Much of journalism’s coverage of its own decline has followed the contours of an action movie about the defenders of The Alamo, following a gang of plucky survivors bonding in the face of impossible odds and holding off an enemy army with a broomstick and an old revolver. Last week, McClatchy—which owns eight papers in the Carolinas, including the Observer, the News & Observer in Raleigh, and The State in Columbia—announced its offer of 450 buyouts that President and CEO Craig Forman said “will help us get to growth faster in a digital company that will be smaller for the foreseeable future.” After the announcement, Jane Elizabeth, managing editor of the N&O and The Herald-Sun in Durham, took to Twitter to try to summon up the old spirit. “Here’s what we did: Journalism,” Elizabeth wrote. “Editors edited. Reporters reported.

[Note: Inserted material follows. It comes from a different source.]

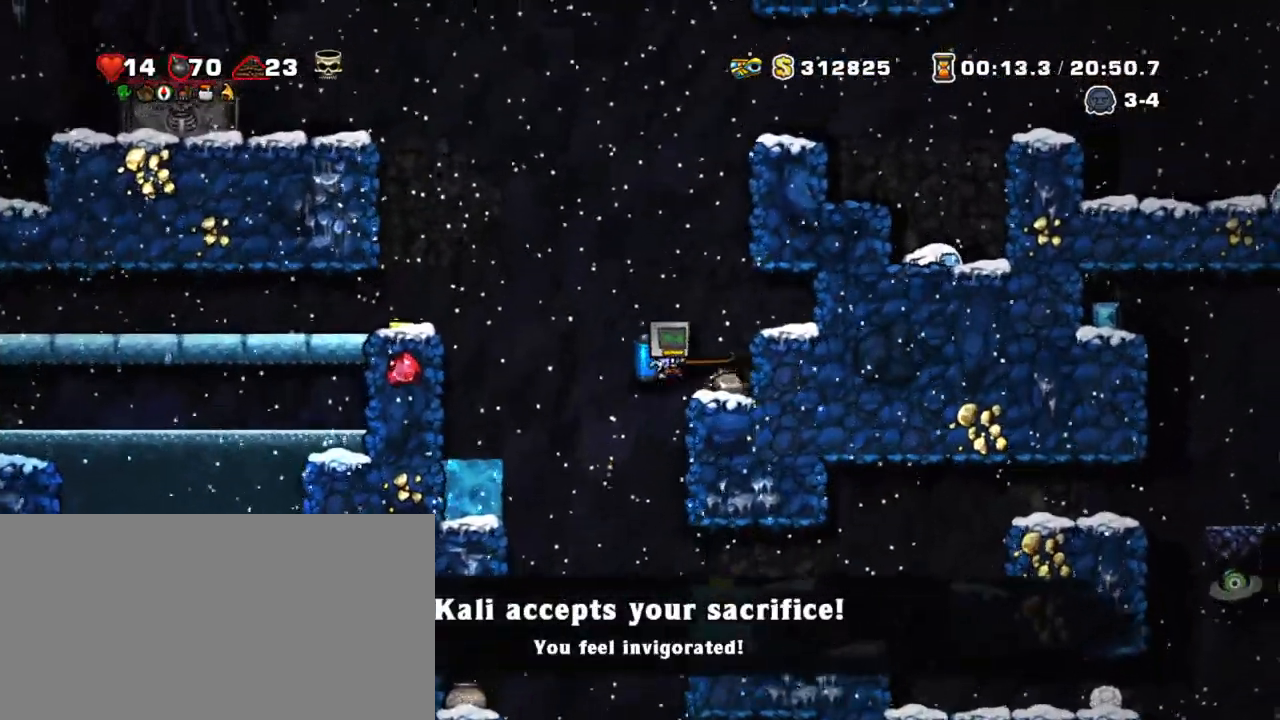
{"keys": ["right", "shift"], "events": [[133, "z", "down"], [217, "z", "up"], [500, "right", "down"]]}
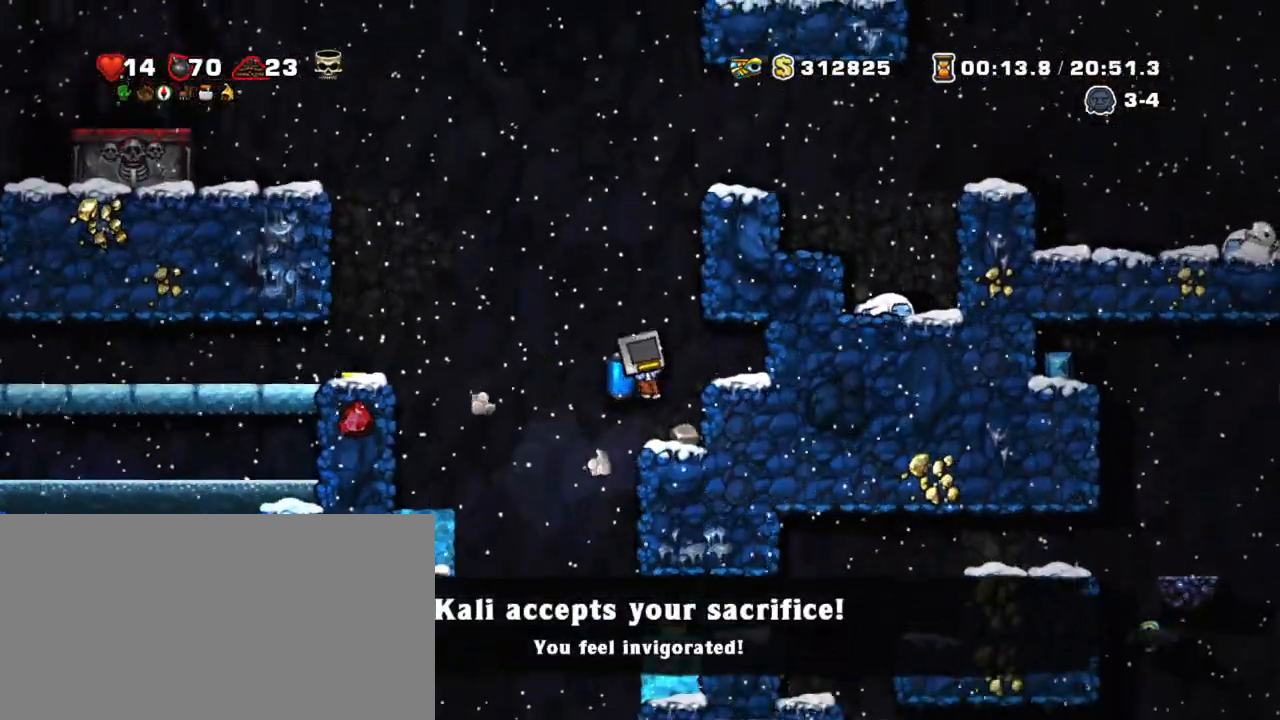
{"keys": ["left", "shift", "z"], "events": [[150, "left", "down"], [200, "right", "up"], [283, "z", "down"]]}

We created & published hundreds of stories, videos, photos, social media posts. We held meetings to plan projects. We lined up our top stories for our weekend newspapers … The business model may be broken but journalism is not. Journalism supports democracy & democracy supports journalism. Journalism will outlast all of us.”
I can’t deny that a big part of me responds to this with moistened eyes, a stiffened spine, and a “Hell, yeah”; I spent most of my career in newspapers before I took a buyout from the Observer in 2008, and I know that much of what keeps you going through the low pay, long hours, and doors slammed in your face is the sense that you’re serving, that you’re the spear tip of an institution critical to the functioning of a healthy democracy. (We love to observe, no pun intended, that journalism is the only private profession explicitly protected by the Constitution.)
But in 2019, Elizabeth’s rallying cry, no matter how inspiring, can’t help but sound like the band playing on. Journalism may outlast all of us, but how? If the business model is broken—or, more accurately, bankrupt and sold off for parts, or scooped up on the cheap by billionaires as quaint side investments—what kind of consolation is that? “I know this thread is intended to mean well,” Brian Powell, communications director for the N.C. Conservation Network, tweeted in response to Elizabeth’s thread, “but the journalists trying to make rent and eat in the real world are probably not interested in clichés about how the Platonic ideal of journalism is gonna be just fine.”
So we arrive back at the essential question: What is journalism’s future? One of the smartest and most realistic answers I’ve seen came from an unnamed source at ESPN after one of the cable network’s harshest rounds of layoffs. The source said, essentially, that people will continue to produce good works of journalism, but what’s dying is journalism as a viable profession; it’ll increasingly resemble painting or sculpture or fiction, artistic disciplines dependent on assorted subsidies that range from grants to income from alternate careers.
The forecast had the ring of sober truth, to me, anyway. Pretty depressing, I know, unless you’re one of those mole rats who thinks of journalists as agents of the Deep State. (Hey, congratulations, you got us. That collapsing-business thing? A clever ruse.) But the wealthy-benefactor model is a crapshoot. The subscriber model has a low ceiling. Information is having to compete on the open market with customized fantasy, which has no nutritional value but tastes better. If you value solid information about your community, nation, world, you’d better be prepared to pay for it, or even unearth it yourselves. Democracy dies in both darkness and debt.